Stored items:

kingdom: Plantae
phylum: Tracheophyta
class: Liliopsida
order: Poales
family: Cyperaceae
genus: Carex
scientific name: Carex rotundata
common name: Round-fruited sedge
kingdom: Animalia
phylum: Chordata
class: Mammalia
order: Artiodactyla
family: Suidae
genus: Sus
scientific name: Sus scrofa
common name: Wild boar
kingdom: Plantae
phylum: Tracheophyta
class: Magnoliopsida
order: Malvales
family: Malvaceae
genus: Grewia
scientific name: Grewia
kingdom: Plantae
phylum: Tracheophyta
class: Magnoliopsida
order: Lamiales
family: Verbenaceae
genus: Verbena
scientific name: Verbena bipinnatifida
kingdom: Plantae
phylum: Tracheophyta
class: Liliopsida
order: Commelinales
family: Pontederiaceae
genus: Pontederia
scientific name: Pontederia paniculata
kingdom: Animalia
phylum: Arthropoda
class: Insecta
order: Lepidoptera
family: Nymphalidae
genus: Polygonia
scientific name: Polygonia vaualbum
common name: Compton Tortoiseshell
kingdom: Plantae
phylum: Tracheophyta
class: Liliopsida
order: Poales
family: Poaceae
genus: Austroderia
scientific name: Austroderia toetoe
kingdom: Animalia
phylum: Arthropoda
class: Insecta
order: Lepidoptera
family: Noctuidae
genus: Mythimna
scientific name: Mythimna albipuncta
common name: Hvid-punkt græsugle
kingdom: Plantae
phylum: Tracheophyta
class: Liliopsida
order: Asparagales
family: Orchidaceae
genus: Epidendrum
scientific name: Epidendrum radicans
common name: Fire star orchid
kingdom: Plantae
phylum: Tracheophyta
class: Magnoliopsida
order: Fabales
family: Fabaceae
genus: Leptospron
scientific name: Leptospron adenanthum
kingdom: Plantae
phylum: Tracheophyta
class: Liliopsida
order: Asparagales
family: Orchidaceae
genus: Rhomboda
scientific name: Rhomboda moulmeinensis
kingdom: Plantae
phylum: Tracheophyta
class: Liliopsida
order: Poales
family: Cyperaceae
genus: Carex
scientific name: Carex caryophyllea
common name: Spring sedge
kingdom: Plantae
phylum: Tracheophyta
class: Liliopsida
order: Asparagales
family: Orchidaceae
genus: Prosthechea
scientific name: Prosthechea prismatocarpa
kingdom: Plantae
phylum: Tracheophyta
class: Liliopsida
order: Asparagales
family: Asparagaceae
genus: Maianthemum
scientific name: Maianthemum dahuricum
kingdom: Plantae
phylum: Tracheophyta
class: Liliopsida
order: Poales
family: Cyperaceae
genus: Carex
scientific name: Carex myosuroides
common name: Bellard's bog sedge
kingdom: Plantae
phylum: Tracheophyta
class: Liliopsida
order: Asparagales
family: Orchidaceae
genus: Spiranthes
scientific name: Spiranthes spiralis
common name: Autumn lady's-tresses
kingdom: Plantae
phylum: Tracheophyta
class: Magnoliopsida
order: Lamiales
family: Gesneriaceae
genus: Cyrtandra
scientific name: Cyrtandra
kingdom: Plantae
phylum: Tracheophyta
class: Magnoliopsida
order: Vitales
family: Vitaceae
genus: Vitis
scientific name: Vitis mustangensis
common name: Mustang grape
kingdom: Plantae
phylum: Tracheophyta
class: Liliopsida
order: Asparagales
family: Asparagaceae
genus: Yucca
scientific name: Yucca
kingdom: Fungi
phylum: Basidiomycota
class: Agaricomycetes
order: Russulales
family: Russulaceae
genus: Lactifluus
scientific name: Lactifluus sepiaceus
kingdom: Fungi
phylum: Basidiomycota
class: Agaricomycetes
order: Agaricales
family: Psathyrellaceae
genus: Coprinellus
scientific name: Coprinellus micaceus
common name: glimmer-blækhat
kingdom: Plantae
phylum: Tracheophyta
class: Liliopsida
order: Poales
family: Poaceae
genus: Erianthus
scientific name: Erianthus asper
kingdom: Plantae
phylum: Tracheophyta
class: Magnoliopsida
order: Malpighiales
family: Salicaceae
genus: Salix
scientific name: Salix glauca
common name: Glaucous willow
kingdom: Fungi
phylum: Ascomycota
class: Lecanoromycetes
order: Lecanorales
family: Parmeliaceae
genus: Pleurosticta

WHAT YOU ARE ASKED TO DO: Can you express all of the lines above as a two-column CSV with the headers field and value, one row per line, giving the line's text and its answer each in its own quoted field with any line breaks replaced by spaces?

THE RESPONSE:
field,value
"kingdom:","Plantae"
"phylum:","Tracheophyta"
"class:","Liliopsida"
"order:","Poales"
"family:","Cyperaceae"
"genus:","Carex"
"scientific name:","Carex rotundata"
"common name:","Round-fruited sedge"
"kingdom:","Animalia"
"phylum:","Chordata"
"class:","Mammalia"
"order:","Artiodactyla"
"family:","Suidae"
"genus:","Sus"
"scientific name:","Sus scrofa"
"common name:","Wild boar"
"kingdom:","Plantae"
"phylum:","Tracheophyta"
"class:","Magnoliopsida"
"order:","Malvales"
"family:","Malvaceae"
"genus:","Grewia"
"scientific name:","Grewia"
"kingdom:","Plantae"
"phylum:","Tracheophyta"
"class:","Magnoliopsida"
"order:","Lamiales"
"family:","Verbenaceae"
"genus:","Verbena"
"scientific name:","Verbena bipinnatifida"
"kingdom:","Plantae"
"phylum:","Tracheophyta"
"class:","Liliopsida"
"order:","Commelinales"
"family:","Pontederiaceae"
"genus:","Pontederia"
"scientific name:","Pontederia paniculata"
"kingdom:","Animalia"
"phylum:","Arthropoda"
"class:","Insecta"
"order:","Lepidoptera"
"family:","Nymphalidae"
"genus:","Polygonia"
"scientific name:","Polygonia vaualbum"
"common name:","Compton Tortoiseshell"
"kingdom:","Plantae"
"phylum:","Tracheophyta"
"class:","Liliopsida"
"order:","Poales"
"family:","Poaceae"
"genus:","Austroderia"
"scientific name:","Austroderia toetoe"
"kingdom:","Animalia"
"phylum:","Arthropoda"
"class:","Insecta"
"order:","Lepidoptera"
"family:","Noctuidae"
"genus:","Mythimna"
"scientific name:","Mythimna albipuncta"
"common name:","Hvid-punkt græsugle"
"kingdom:","Plantae"
"phylum:","Tracheophyta"
"class:","Liliopsida"
"order:","Asparagales"
"family:","Orchidaceae"
"genus:","Epidendrum"
"scientific name:","Epidendrum radicans"
"common name:","Fire star orchid"
"kingdom:","Plantae"
"phylum:","Tracheophyta"
"class:","Magnoliopsida"
"order:","Fabales"
"family:","Fabaceae"
"genus:","Leptospron"
"scientific name:","Leptospron adenanthum"
"kingdom:","Plantae"
"phylum:","Tracheophyta"
"class:","Liliopsida"
"order:","Asparagales"
"family:","Orchidaceae"
"genus:","Rhomboda"
"scientific name:","Rhomboda moulmeinensis"
"kingdom:","Plantae"
"phylum:","Tracheophyta"
"class:","Liliopsida"
"order:","Poales"
"family:","Cyperaceae"
"genus:","Carex"
"scientific name:","Carex caryophyllea"
"common name:","Spring sedge"
"kingdom:","Plantae"
"phylum:","Tracheophyta"
"class:","Liliopsida"
"order:","Asparagales"
"family:","Orchidaceae"
"genus:","Prosthechea"
"scientific name:","Prosthechea prismatocarpa"
"kingdom:","Plantae"
"phylum:","Tracheophyta"
"class:","Liliopsida"
"order:","Asparagales"
"family:","Asparagaceae"
"genus:","Maianthemum"
"scientific name:","Maianthemum dahuricum"
"kingdom:","Plantae"
"phylum:","Tracheophyta"
"class:","Liliopsida"
"order:","Poales"
"family:","Cyperaceae"
"genus:","Carex"
"scientific name:","Carex myosuroides"
"common name:","Bellard's bog sedge"
"kingdom:","Plantae"
"phylum:","Tracheophyta"
"class:","Liliopsida"
"order:","Asparagales"
"family:","Orchidaceae"
"genus:","Spiranthes"
"scientific name:","Spiranthes spiralis"
"common name:","Autumn lady's-tresses"
"kingdom:","Plantae"
"phylum:","Tracheophyta"
"class:","Magnoliopsida"
"order:","Lamiales"
"family:","Gesneriaceae"
"genus:","Cyrtandra"
"scientific name:","Cyrtandra"
"kingdom:","Plantae"
"phylum:","Tracheophyta"
"class:","Magnoliopsida"
"order:","Vitales"
"family:","Vitaceae"
"genus:","Vitis"
"scientific name:","Vitis mustangensis"
"common name:","Mustang grape"
"kingdom:","Plantae"
"phylum:","Tracheophyta"
"class:","Liliopsida"
"order:","Asparagales"
"family:","Asparagaceae"
"genus:","Yucca"
"scientific name:","Yucca"
"kingdom:","Fungi"
"phylum:","Basidiomycota"
"class:","Agaricomycetes"
"order:","Russulales"
"family:","Russulaceae"
"genus:","Lactifluus"
"scientific name:","Lactifluus sepiaceus"
"kingdom:","Fungi"
"phylum:","Basidiomycota"
"class:","Agaricomycetes"
"order:","Agaricales"
"family:","Psathyrellaceae"
"genus:","Coprinellus"
"scientific name:","Coprinellus micaceus"
"common name:","glimmer-blækhat"
"kingdom:","Plantae"
"phylum:","Tracheophyta"
"class:","Liliopsida"
"order:","Poales"
"family:","Poaceae"
"genus:","Erianthus"
"scientific name:","Erianthus asper"
"kingdom:","Plantae"
"phylum:","Tracheophyta"
"class:","Magnoliopsida"
"order:","Malpighiales"
"family:","Salicaceae"
"genus:","Salix"
"scientific name:","Salix glauca"
"common name:","Glaucous willow"
"kingdom:","Fungi"
"phylum:","Ascomycota"
"class:","Lecanoromycetes"
"order:","Lecanorales"
"family:","Parmeliaceae"
"genus:","Pleurosticta"